Direct methods use a chiral selector that forms transient diastereomeric complexes with the enantiomers, enabling their separation. This selector can be added to the mobile phase but this approach is mostly used in miniaturized techniques such as CE and CEC because of the high selector consumption with techniques such as HPLC. The selector may also be coated or immobilized on a chromatographic matrix, creating a chiral stationary phase (CSP). The use of a CSP is by far the most applied approach in the pharmaceutical industry to separate enantiomers, with the most popular CSP those containing polysaccharide-, macrocyclic antibiotic-, or cyclodextrin-based selectors. CSPs are used in combination with chromatographic techniques, such as HPLC, SFC, and gas chromatography (GC), of which HPLC is definitely the most popular one. Some companies also use SFC and CE, but the application of those techniques is far below that of HPLC, but there has been a kind of a revival in SFC recently.
Q. What are the limitations of these methods?
Chiral HPLC consumes a relatively high amount of organic solvent for the analysis. Particularly for less environmentally friendly modes of HPLC such as normal-phase- and polar organic solvent chromatography, this can represent a major hurdle on the level of waste disposal. The analysis times can also be quite long, but this is really case-dependent.
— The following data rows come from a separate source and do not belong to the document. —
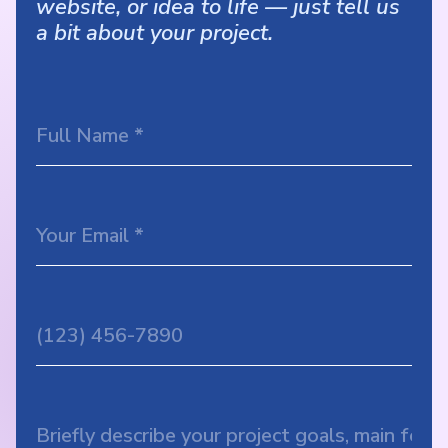
website, or idea to life — just tell us
a bit about your project.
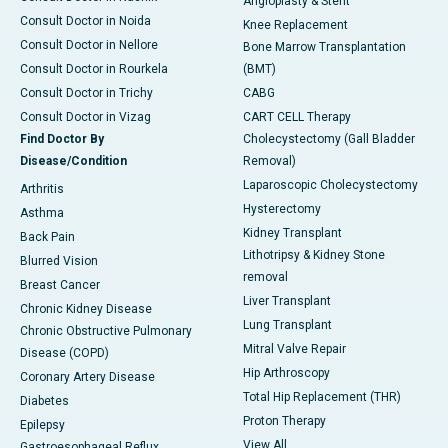
Angioplasty & Stent
Consult Doctor in Noida
Knee Replacement
Consult Doctor in Nellore
Bone Marrow Transplantation
Consult Doctor in Rourkela
(BMT)
Consult Doctor in Trichy
CABG
Consult Doctor in Vizag
CART CELL Therapy
Find Doctor By
Cholecystectomy (Gall Bladder
Disease/Condition
Removal)
Laparoscopic Cholecystectomy
Arthritis
Hysterectomy
Asthma
Kidney Transplant
Back Pain
Lithotripsy & Kidney Stone
Blurred Vision
removal
Breast Cancer
Liver Transplant
Chronic Kidney Disease
Lung Transplant
Chronic Obstructive Pulmonary
Mitral Valve Repair
Disease (COPD)
Hip Arthroscopy
Coronary Artery Disease
Total Hip Replacement (THR)
Diabetes
Proton Therapy
Epilepsy
View All
Gastroesophageal Reflux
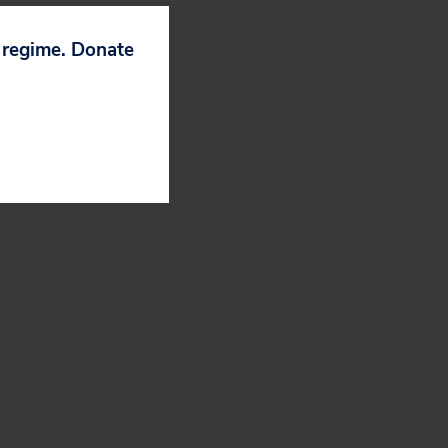
p regime. Donate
Q. Are there other methods in development or emerging to replace such established methods?
I also still believe in the potential of CEC because it uses a combined separation principle (chromatographic partition and electrophoretic mobility) that is quite unique. However, for this technique, there are not only instrumental issues, development of proper CEC stationary phases is also needed.
With regards to stationary phase technology, polysaccharide-based selectors are the most popular. Recently, several companies introduced chlorinated polysaccharide-based selectors and some even have a broader enantioselectivity than non-chlorinated. Polysaccharide-based selectors were also immobilized to cope with the restriction of using special solvents, like acetone, tetrahydrofuran (THF), and chloroform, on coated polysaccharide CSP. Therefore, these selectors will probably remain the most frequently used. What may be an interesting development is the use of new chromatographic matrices, for example, the use of smaller particle sizes and fused-core materials. However, at the moment these are still at the research level.
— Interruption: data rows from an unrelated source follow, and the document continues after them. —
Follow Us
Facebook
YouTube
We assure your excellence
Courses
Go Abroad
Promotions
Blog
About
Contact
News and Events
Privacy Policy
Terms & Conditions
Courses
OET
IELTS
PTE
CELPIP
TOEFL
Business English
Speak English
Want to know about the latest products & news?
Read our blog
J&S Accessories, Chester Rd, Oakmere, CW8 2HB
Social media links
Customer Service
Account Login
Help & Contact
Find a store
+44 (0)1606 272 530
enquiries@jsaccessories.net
Q. What will it take for these methods to become industry standards?
Q. Where do you see your research taking you in the future?
In CEC, our research will remain in the chiral separation field, where the investigation of polysaccharide CSPs with smaller particles and fused-core particles will be future topics.
More fundamental research in chiral separations is a necessity that remains, so comparative studies will be introduced in our future research. We will also focus on including more chemometrics in this field of our research.
Debby Mangelings is a professor at the Vrije Universiteit Brussel, Belgium. She graduated as a pharmacist in 2001, obtained a PhD in Pharmaceutical Sciences in 2006, and became a full professor in 2010. She is a member of the Department of Analytical Chemistry and Pharmaceutical Technology, headed by Yvan Vander Heyden. Together, they currently supervise the work of seven PhD students. Her main research interests are chiral separations and miniaturized separation techniques. Debby is author or co-author of eight book chapters and 59 manuscripts, 57 of which are published in peer-reviewed journals.